The z-score for 18 is:
z = (18 - 30) / 6 = -2
To find the probability for z < -2, we can use a standard normal distribution table or a calculator. Using the table, we can find the corresponding probability:
P(z < -2) = 0.0228
Therefore, the probability that the driver is less than 18 years old is approximately 0.0228.
The correct answer is a. 0.023.
To find the probability in both of these scenarios, we need to use the concept of the standard normal distribution. The standard normal distribution has a mean of 0 and a standard deviation of 1.
To calculate probability in these scenarios, we can use z-scores. The z-score measures how many standard deviations an individual value is from the mean.
1. To find the probability that a driver is between 31 and 36 years old, we need to transform these values into z-scores.
The z-score formula is: z = (x - μ) / σ, where x is the value, μ is the mean, and σ is the standard deviation.
For 31 years old: z1 = (31 - 30) / 6 = 1/6 = 0.167
For 36 years old: z2 = (36 - 30) / 6 = 6/6 = 1
Next, we need to find the probability between these two z-scores. This can be done using a standard normal distribution table or a calculator.
Using a standard normal distribution table, we can look up the area corresponding to each z-score and subtract the smaller area from the larger area.
The area corresponding to z1 = 0.167 is 0.5675 (from the table).
The area corresponding to z2 = 1 is 0.8413 (from the table).
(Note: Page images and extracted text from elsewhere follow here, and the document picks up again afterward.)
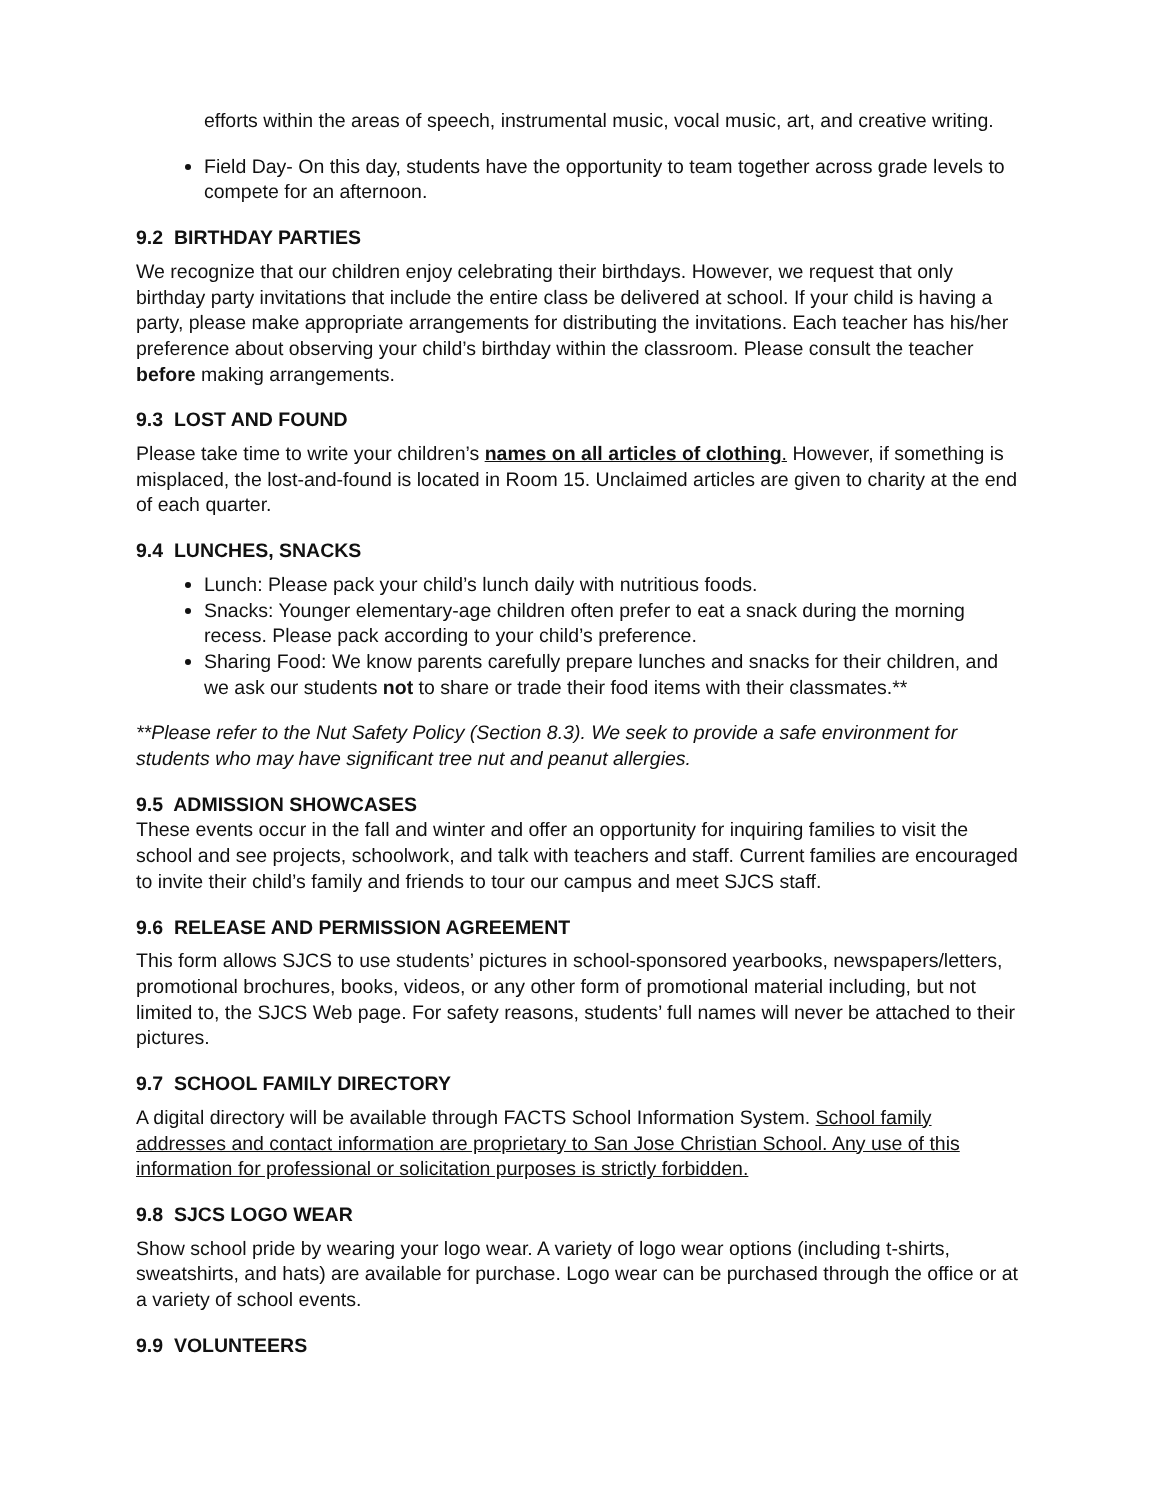efforts within the areas of speech, instrumental music, vocal music, art, and creative writing.
Field Day- On this day, students have the opportunity to team together across grade levels to compete for an afternoon.
9.2 BIRTHDAY PARTIES
We recognize that our children enjoy celebrating their birthdays. However, we request that only birthday party invitations that include the entire class be delivered at school. If your child is having a party, please make appropriate arrangements for distributing the invitations. Each teacher has his/her preference about observing your child’s birthday within the classroom. Please consult the teacher before making arrangements.
9.3 LOST AND FOUND
Please take time to write your children’s names on all articles of clothing. However, if something is misplaced, the lost-and-found is located in Room 15. Unclaimed articles are given to charity at the end of each quarter.
9.4 LUNCHES, SNACKS
Lunch: Please pack your child’s lunch daily with nutritious foods.
Snacks: Younger elementary-age children often prefer to eat a snack during the morning recess. Please pack according to your child’s preference.
Sharing Food: We know parents carefully prepare lunches and snacks for their children, and we ask our students not to share or trade their food items with their classmates.**
**Please refer to the Nut Safety Policy (Section 8.3). We seek to provide a safe environment for students who may have significant tree nut and peanut allergies.
9.5 ADMISSION SHOWCASES
These events occur in the fall and winter and offer an opportunity for inquiring families to visit the school and see projects, schoolwork, and talk with teachers and staff. Current families are encouraged to invite their child’s family and friends to tour our campus and meet SJCS staff.
9.6 RELEASE AND PERMISSION AGREEMENT
This form allows SJCS to use students’ pictures in school-sponsored yearbooks, newspapers/letters, promotional brochures, books, videos, or any other form of promotional material including, but not limited to, the SJCS Web page. For safety reasons, students’ full names will never be attached to their pictures.
9.7 SCHOOL FAMILY DIRECTORY
A digital directory will be available through FACTS School Information System. School family addresses and contact information are proprietary to San Jose Christian School. Any use of this information for professional or solicitation purposes is strictly forbidden.
9.8 SJCS LOGO WEAR
Show school pride by wearing your logo wear. A variety of logo wear options (including t-shirts, sweatshirts, and hats) are available for purchase. Logo wear can be purchased through the office or at a variety of school events.
9.9 VOLUNTEERS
Therefore, the probability that a driver is between 31 and 36 years old is: P(31 ≤ x ≤ 36) = 0.8413 - 0.5675 = 0.2738.
Choosing the closest answer from the given options, the probability is approximately 0.275 (option c).
2. For this scenario, we need to find the probability that a driver is less than 18 years old.
First, we calculate the z-score for 18 years old: z = (18 - 30) / 6 = -12 / 6 = -2.
Using a standard normal distribution table, we can find the area corresponding to z = -2, which is 0.0228.
Therefore, the probability that a driver is less than 18 years old is approximately 0.0228.
Choosing the closest answer from the given options, the probability is approximately 0.023 (option a).